Of 2018's Peseroff Prize-winning poem, prize judge Lillian-Yvonne Bertram had this to say:
"In expertly crafted lines, "I Was Looking For Dick..." captures a snapshot of our millennial moment: the dating app. 'Everybody's....looking--& nobody needs/to ask for what.' In looking for companionship one finds an abundance of bodies yet a scarcity of understanding for the actual lived experience of the person. This poem makes me wonder not just what we are looking for, but who are we presenting ourselves to be, as a person who wants to be found?"
torrin a. greathouse
I Was Looking for Dick & All I Got Was This Lousy Poem
after danez smith
The phone app tells me I live
in a neighborhood of head
-less men. Their severed
throats whisper me a new
set of names: femboy, dick
-girl, tranny, victim. A man
asks me if I’m a sissy & I say
“Yeah,” thinking he means
like Sisyphus, right?

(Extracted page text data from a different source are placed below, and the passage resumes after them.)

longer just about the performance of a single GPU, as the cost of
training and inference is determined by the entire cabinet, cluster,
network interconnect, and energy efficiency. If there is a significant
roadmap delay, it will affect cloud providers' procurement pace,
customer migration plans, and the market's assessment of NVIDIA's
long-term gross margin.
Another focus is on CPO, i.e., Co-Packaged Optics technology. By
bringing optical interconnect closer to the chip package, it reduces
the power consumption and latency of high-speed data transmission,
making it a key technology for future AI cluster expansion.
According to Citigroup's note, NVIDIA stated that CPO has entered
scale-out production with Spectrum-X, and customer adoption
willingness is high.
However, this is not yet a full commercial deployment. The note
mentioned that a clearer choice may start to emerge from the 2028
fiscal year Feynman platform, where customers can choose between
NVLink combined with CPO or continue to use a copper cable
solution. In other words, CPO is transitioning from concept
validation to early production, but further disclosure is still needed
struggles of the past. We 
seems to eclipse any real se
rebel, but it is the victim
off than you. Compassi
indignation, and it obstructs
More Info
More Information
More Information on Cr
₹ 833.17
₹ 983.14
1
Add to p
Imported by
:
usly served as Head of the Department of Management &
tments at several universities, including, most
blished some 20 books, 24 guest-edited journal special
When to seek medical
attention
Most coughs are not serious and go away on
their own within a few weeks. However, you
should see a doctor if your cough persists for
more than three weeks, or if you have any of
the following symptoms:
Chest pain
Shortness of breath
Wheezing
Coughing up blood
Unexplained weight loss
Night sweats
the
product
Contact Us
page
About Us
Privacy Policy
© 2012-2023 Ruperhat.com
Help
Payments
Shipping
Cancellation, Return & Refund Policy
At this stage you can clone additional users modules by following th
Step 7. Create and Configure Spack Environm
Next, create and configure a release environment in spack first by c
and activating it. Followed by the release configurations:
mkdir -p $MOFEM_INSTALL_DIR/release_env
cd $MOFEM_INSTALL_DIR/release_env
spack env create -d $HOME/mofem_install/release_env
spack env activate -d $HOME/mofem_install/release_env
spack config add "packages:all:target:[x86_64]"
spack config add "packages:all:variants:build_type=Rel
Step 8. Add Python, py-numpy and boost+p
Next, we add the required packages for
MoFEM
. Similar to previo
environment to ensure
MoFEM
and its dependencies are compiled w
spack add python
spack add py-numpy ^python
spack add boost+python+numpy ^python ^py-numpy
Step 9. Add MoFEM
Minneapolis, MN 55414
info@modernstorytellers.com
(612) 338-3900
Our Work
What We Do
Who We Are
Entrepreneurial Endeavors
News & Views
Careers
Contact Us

Like,
none of us want to be here
rolling our boulderbodies
again&again&again&again
to the mouth of another
damp & willing cave. Wrong.
Instead, he is searching for
a convenient mythology,
old names for a new girl-god.
Another calls me trap & this
must be for all the door
he is imagining me, as if
by naming a thing, he can
make it swing open. Sometimes,
I wake to a picture of a man
his massive cock clenched
in his fist like a brutal key.
I mean, I imagine it would
leave me hingeless & painted
red with myself. He asks
if I want to fuck & I tell him
“Fuck is a word with such
untidy lineage. Some linguists
trace it to the Swedish fock
meaning penis, or the Dutch
fokken—to breed—or back
to the common Germanic
fuk, meaning to strike. & all
of these—cognates: trees
severed from the same root.
This is how we know language
was a temple built for men,
that one word can name sex,
lineage & weapon in the same
breath.” Sometimes, I wonder
why I still have this app at all,
its golden mask unblinking
every time I check my texts.
Seems like everybody’s profile
says looking—& nobody needs
to ask for what. The answer:
a body to bury themself inside.
This one time, a man told me
I bet u would look soo beautiful
as a boy & I said “I already look
like one’s ghost. All my curves
are chalk-lines. I took the boy
in my blood & buried him.
You are lusting after a flower
grown in that grave’s good dirt.”
torrin a. greathouse is a genderqueer trans woman & cripple-punk from Southern California. Her work is published/forthcoming in POETRY, The New York Times, Muzzle, Poets.org, Redivider, BOAAT , Waxwing , & The Rumpus. They are the author of two chapbooks, Therǝ is a Case That I Ɐm (Damaged Goods, 2017) & boy/girl/ghost (TAR Chapbook Series, 2018). When they are not writing, their hobbies include awkwardly drinking coffee at parties & trying to find some goddamn size 13 heels.